I still have to make the cranberry sauce, then most of what I can make ahead will be done. There will be lots of leftovers...the best part!

Saturday, October 3, 2020



"Well, Hello there." (Look at those eyelashes!)

"What're you lookin' at Mom?"

"Just a sec...got an itch."

"Ok, Ok, I'm coming!"


Friday, October 2, 2020

Kitchen time....

The last few days have been cooler, the temperature in the lower teens C., more typical autumn weather. We've awakened to rain and grey skies for the last few days, but by noon, the clouds gradually parted and the sun blazed out, leaves sparkling from the earlier showers. The afternoons progressed, with random showers, intermittent gusty winds and sunshine. Leaves are starting to fall.

Kitchen window view

I spend my mornings in the kitchen and the afternoons working away at preparing the gardens for winter. The asparagus bed is now manured and re-mulched, the gladiola corms lifted and set out to dry, and a section is staked out in the field garden for the 100 cloves of garlic I want to plant later this month.

After a long summer of eating store bought bread, I finally made a small batch of bread, just plain white, but oh so good.
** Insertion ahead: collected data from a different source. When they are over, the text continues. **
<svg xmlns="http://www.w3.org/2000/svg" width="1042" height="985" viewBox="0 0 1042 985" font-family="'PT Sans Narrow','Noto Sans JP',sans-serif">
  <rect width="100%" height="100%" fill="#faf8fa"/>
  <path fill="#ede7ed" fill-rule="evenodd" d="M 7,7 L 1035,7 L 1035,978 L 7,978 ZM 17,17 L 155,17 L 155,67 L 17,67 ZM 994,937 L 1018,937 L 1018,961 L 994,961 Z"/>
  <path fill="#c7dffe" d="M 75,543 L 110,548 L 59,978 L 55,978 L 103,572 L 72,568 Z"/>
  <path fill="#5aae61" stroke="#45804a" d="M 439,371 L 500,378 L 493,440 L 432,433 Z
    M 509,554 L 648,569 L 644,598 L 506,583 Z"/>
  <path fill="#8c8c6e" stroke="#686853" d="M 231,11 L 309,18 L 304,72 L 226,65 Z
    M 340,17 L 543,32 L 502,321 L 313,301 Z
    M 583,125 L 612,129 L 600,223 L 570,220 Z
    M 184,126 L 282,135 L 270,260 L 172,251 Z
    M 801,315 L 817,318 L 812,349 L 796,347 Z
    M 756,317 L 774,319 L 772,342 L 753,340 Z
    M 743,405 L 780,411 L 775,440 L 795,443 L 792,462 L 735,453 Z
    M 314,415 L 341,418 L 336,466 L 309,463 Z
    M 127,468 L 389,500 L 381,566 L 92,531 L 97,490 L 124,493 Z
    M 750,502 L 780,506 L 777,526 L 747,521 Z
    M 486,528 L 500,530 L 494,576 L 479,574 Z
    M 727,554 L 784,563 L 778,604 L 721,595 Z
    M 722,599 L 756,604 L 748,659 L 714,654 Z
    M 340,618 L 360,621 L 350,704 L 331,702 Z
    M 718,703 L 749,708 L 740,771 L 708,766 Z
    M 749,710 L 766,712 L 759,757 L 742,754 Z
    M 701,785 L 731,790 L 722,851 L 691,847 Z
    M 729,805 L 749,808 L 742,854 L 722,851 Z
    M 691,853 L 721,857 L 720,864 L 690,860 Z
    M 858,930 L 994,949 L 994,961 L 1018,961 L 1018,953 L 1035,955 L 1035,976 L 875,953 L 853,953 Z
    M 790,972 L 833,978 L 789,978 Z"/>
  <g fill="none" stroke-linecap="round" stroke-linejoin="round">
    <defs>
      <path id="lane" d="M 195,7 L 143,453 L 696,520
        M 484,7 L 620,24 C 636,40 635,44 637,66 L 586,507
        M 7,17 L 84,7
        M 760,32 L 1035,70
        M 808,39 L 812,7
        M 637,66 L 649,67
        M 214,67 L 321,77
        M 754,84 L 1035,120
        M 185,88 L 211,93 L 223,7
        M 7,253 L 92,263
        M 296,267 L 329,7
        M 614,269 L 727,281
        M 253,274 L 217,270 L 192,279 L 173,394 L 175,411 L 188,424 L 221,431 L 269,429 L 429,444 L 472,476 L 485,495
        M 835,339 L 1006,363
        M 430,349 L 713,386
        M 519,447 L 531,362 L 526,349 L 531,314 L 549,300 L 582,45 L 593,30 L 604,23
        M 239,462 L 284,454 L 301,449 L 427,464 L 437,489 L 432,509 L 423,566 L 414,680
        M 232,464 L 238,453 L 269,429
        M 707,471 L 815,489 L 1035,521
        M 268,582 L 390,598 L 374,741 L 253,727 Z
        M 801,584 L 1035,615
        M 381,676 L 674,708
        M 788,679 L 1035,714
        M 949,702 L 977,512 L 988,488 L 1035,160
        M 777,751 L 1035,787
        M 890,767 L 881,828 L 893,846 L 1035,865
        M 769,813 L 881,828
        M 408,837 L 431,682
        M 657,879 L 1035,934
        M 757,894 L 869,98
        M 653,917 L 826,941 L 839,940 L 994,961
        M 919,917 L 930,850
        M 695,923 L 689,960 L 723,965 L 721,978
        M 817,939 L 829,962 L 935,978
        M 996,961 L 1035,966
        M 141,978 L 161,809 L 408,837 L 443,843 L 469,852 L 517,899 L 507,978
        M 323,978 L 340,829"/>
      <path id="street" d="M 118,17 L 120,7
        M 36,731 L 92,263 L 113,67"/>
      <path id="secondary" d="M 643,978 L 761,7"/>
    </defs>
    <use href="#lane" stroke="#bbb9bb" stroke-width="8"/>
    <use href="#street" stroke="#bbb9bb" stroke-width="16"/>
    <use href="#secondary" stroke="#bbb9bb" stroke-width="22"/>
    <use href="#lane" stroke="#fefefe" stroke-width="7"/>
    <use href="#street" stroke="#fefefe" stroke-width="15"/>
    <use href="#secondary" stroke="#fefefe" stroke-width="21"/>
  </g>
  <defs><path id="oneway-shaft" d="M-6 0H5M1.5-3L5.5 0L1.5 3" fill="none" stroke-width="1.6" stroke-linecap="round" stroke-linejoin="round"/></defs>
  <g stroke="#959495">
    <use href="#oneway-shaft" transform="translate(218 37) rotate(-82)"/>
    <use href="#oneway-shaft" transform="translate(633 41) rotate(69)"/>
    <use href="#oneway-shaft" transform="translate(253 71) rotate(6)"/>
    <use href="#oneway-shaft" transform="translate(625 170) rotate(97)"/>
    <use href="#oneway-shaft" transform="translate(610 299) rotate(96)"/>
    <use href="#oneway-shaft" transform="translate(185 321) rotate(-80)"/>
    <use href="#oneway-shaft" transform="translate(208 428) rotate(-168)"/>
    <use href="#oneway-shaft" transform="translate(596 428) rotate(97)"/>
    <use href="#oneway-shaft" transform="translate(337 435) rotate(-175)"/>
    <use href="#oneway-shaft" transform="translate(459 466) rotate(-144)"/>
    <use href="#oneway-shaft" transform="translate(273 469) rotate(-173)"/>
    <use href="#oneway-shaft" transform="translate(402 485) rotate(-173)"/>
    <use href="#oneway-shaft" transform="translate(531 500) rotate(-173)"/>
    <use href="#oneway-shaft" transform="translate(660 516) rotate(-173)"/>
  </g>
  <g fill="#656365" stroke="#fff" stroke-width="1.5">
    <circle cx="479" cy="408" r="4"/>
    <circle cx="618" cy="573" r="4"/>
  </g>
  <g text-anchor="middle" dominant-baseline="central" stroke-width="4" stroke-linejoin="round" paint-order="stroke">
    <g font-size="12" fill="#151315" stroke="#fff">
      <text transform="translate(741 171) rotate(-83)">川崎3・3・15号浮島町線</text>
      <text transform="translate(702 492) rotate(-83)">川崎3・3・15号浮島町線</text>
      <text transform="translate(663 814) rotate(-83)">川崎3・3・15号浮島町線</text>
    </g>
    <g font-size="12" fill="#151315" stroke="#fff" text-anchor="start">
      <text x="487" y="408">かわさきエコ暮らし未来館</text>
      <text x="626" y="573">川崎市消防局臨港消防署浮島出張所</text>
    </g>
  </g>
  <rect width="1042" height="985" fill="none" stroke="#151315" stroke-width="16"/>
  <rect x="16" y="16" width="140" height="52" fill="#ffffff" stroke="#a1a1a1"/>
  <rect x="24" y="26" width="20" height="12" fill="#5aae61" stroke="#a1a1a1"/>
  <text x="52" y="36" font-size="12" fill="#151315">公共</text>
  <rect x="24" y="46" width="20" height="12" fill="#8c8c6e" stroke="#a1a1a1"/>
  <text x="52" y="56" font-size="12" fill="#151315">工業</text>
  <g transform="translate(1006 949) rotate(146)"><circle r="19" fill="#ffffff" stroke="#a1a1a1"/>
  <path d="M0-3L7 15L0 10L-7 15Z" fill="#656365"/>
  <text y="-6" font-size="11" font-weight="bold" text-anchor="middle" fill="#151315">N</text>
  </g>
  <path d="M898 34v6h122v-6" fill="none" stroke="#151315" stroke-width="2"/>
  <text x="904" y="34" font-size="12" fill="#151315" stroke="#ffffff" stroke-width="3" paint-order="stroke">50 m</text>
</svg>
With the larder full of garden goodness, its time to use it. I peeled and cubed a butternut squash, diced some onion, minced some garlic and with a few other ingredients, got a pot of soup simmering on the stove.

While it was cooking, I shredded a cabbage my neighbour had given me and packed it into my new 'fermentation jar' for sauerkraut. Leigh, over at 5 Acres and a Dream, posted about the Ball Fermentation Kit on Aug. 5, 2020. (I have to learn how to do links.) Hubby picked a kit up at TSC, so I tried it out. (I am kicking myself for selling my crocks when we moved. What was I thinking?)

The cabbage was about a pound and a half, and yes, it fits easily into a quart jar.
I use the smallest slice size on the mandolin, as I like a fine shredded kraut. I sometimes put caraway seeds in, but not this time. I prefer Sandor Katz's way of doing it, putting the shreds and salt into a non-reactive bowl and massaging it with scrupulously clean hands. Then it is packed into the jar, with a whole cabbage leaf on top. That way, you have liquid to cover the cabbage right away. I am planning space in the garden for a few cabbages next year.